Reviewers can edit a change proposal's proposed value before accepting it. This is useful when a proposal is mostly correct but needs minor adjustments — for example, fixing a typo in a proposed name or refining the wording of a description.

To edit a proposal:

1. Click the **edit** button on the proposal card
2. Modify the proposed value in the input field
3. Click **Save & Accept** to accept the proposal with your edits, or **Cancel** to discard your changes

<Note>
  Editing is available for name, description, and prompt updates on standards,
  commands, and skills.
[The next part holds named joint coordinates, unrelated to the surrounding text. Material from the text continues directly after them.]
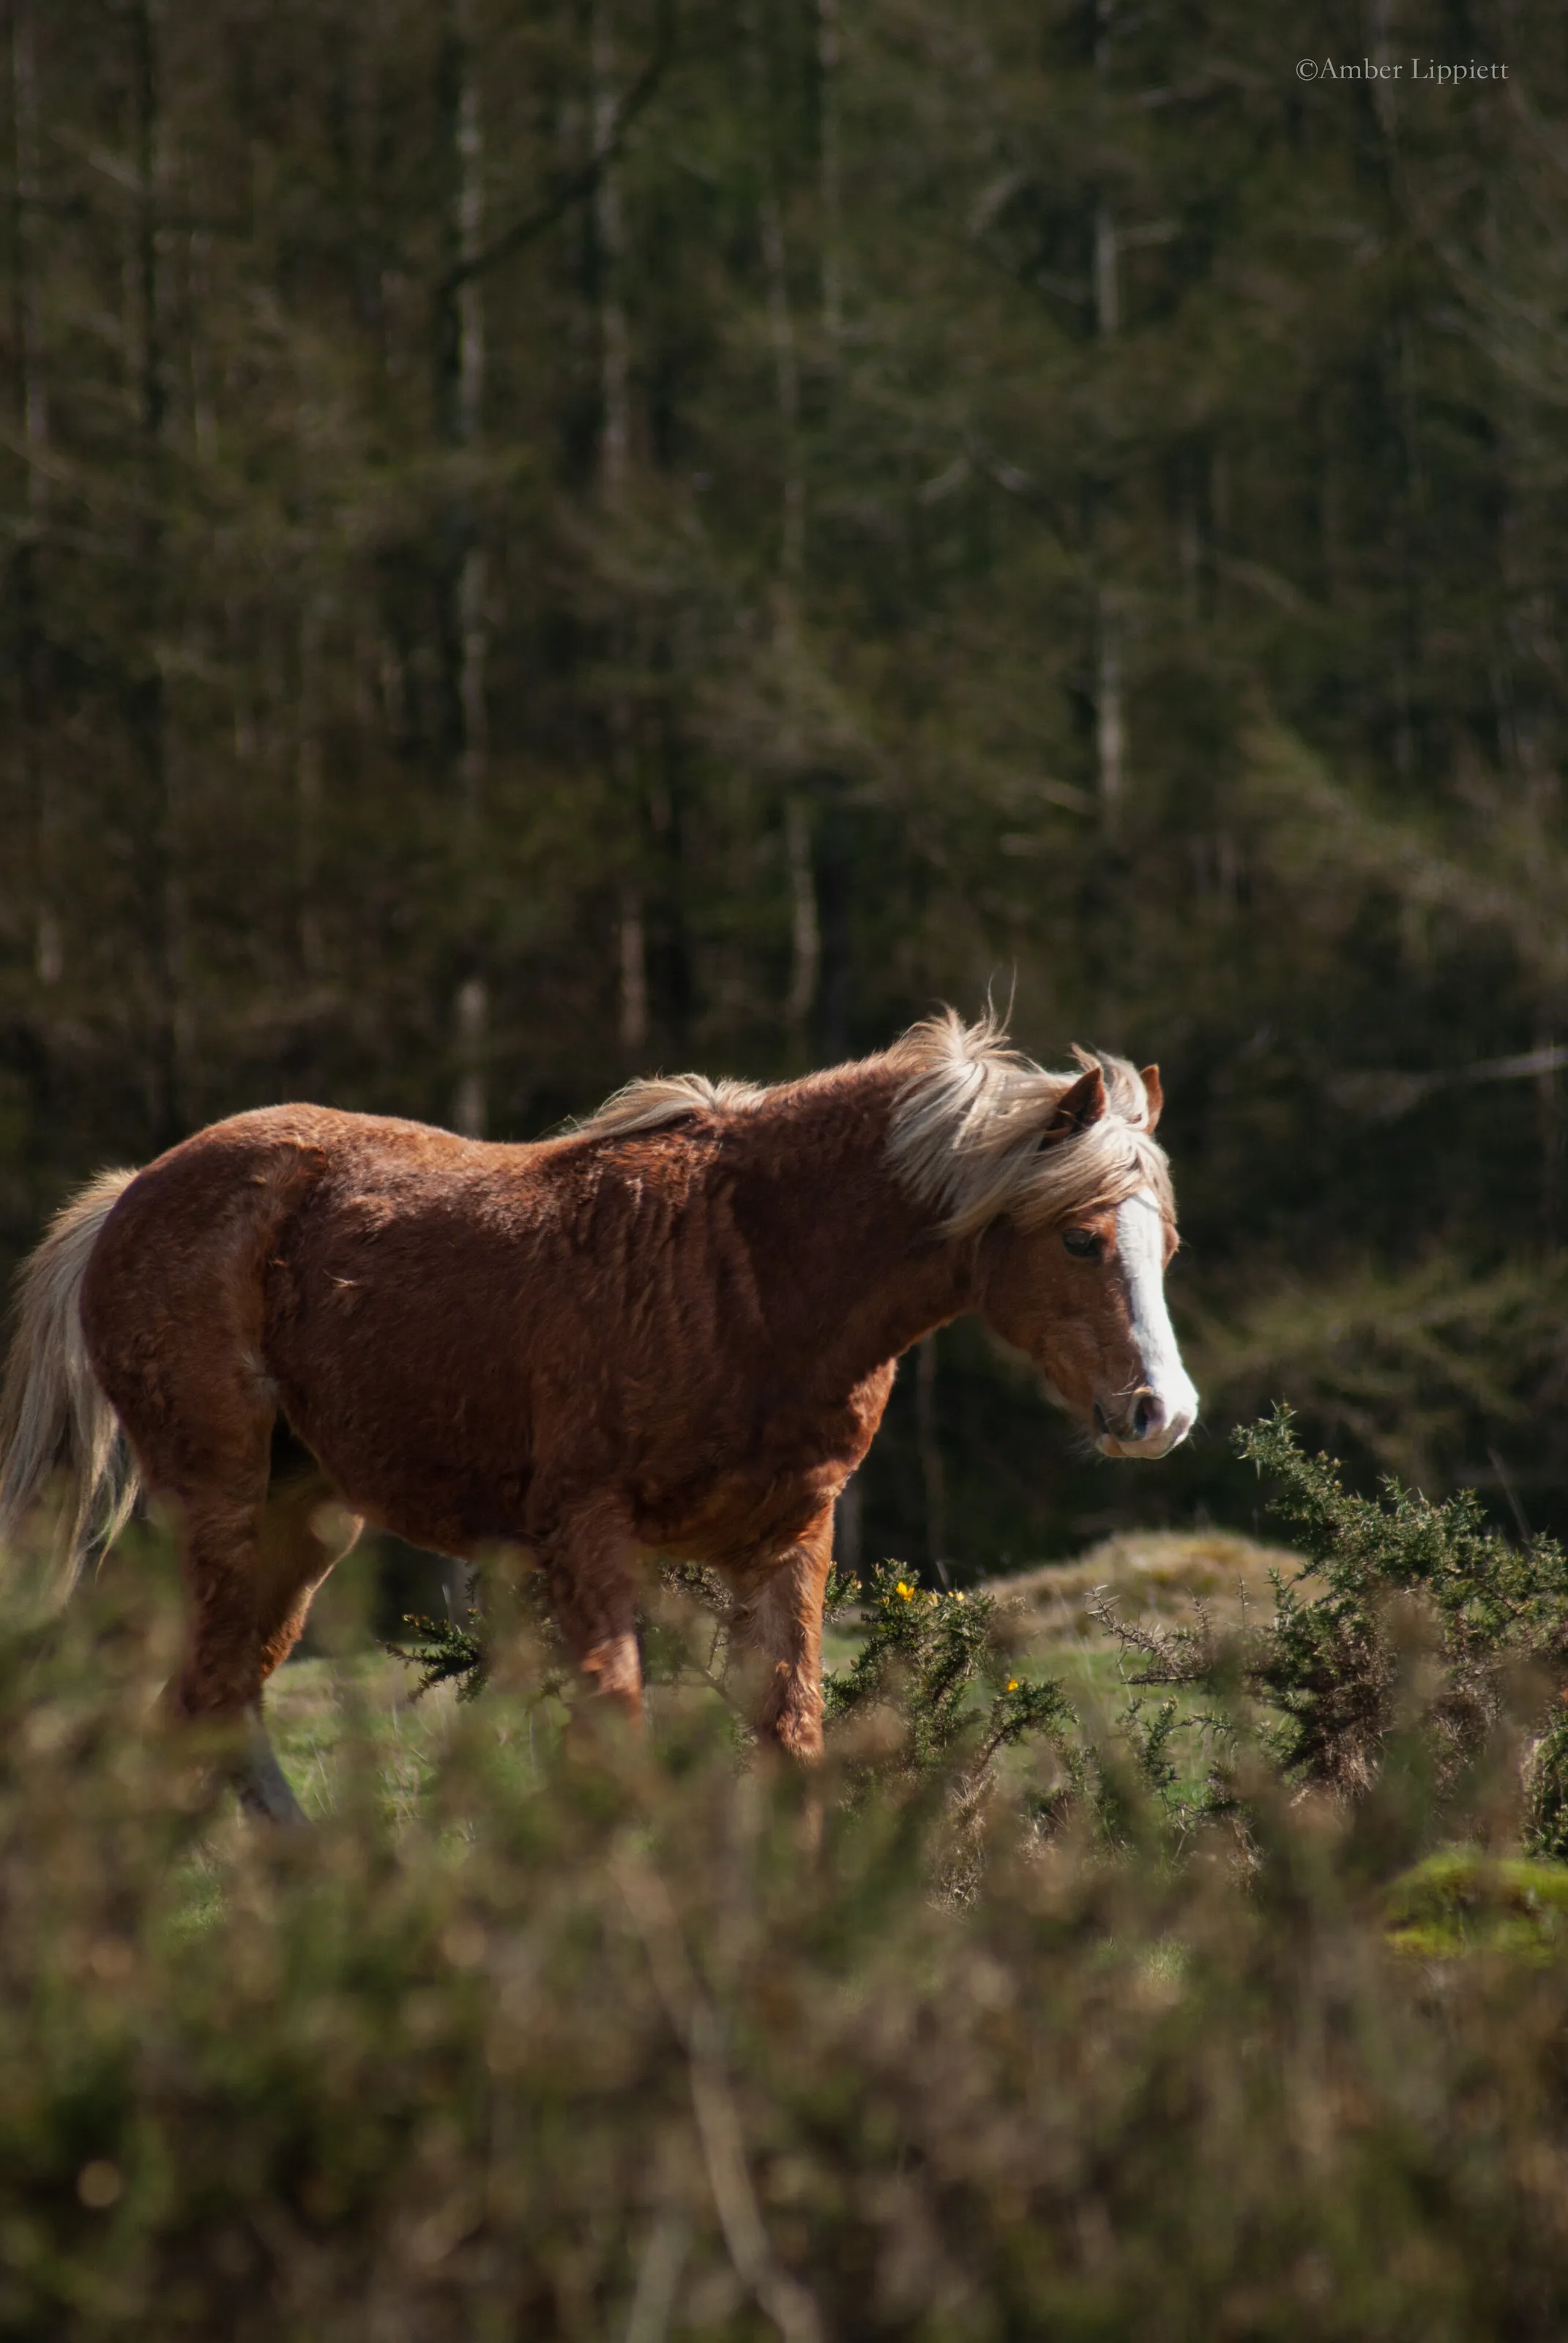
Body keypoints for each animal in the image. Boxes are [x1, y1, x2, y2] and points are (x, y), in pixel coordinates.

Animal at [0, 1010, 1197, 1822]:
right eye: (1080, 1238)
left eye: (1166, 1242)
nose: (1163, 1414)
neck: (754, 1270)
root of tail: (131, 1193)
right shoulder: (586, 1534)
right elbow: (613, 1737)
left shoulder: (784, 1544)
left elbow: (789, 1739)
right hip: (221, 1502)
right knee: (202, 1696)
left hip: (307, 1523)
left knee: (216, 1705)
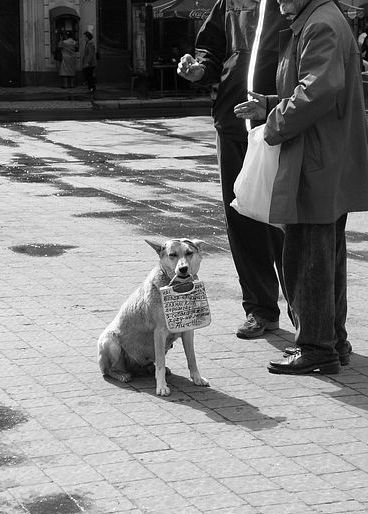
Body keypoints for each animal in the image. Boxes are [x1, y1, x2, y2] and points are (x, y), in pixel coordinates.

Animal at [96, 238, 210, 394]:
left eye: (189, 253)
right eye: (172, 254)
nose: (183, 269)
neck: (179, 288)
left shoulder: (188, 330)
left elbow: (191, 358)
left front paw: (197, 378)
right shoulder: (160, 333)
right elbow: (161, 362)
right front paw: (161, 386)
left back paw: (149, 369)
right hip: (110, 342)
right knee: (108, 370)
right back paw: (122, 375)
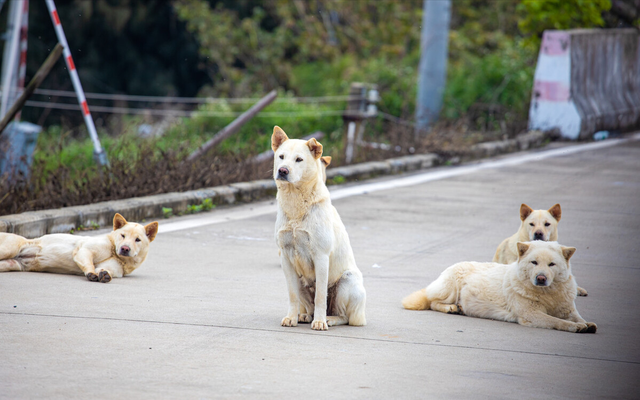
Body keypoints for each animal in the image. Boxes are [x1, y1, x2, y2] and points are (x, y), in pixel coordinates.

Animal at [0, 214, 159, 282]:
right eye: (123, 235)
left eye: (137, 240)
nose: (125, 248)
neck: (114, 251)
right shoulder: (84, 250)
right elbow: (88, 260)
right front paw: (91, 273)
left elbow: (104, 269)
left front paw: (104, 274)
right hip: (11, 247)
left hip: (12, 264)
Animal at [272, 126, 368, 332]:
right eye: (281, 157)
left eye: (299, 159)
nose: (282, 170)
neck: (296, 203)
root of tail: (362, 316)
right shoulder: (285, 257)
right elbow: (292, 295)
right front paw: (291, 318)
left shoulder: (321, 256)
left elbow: (320, 296)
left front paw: (319, 322)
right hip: (302, 281)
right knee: (307, 304)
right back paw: (304, 316)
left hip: (347, 281)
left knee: (343, 315)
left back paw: (328, 319)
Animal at [402, 241, 596, 334]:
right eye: (534, 262)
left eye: (551, 264)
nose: (540, 278)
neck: (548, 294)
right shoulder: (531, 315)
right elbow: (558, 321)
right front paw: (575, 327)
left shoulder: (567, 308)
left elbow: (578, 318)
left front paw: (586, 324)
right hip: (450, 288)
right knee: (432, 301)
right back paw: (451, 307)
Other proposal types (rule changes, skill file updates,
  removals, and creations) cannot be edited.
</Note>

Once a proposal has been edited:

* An **Edited** badge appears on the proposal card
* The card shows both the **original proposal** (collapsed by default) and the **edited** version, so reviewers can compare the two
* A **Reset to original** button lets you discard the edit and revert to the original proposed value
* If you **undo** the acceptance (move the proposal back to "To review"), the edit is discarded

Editing a proposal may also trigger **conflict recomputation** — if the edited value introduces or resolves a conflict with another pending proposal, the conflict status is updated automatically.

## Conflict Management

If a new version of an artifact is published while a change proposal is still pending, the proposal becomes outdated. Packmind detects this conflict automatically — the proposal will be marked as conflicting and cannot be applied as-is. The submitter needs to rebase their changes on the latest version and submit a new proposal.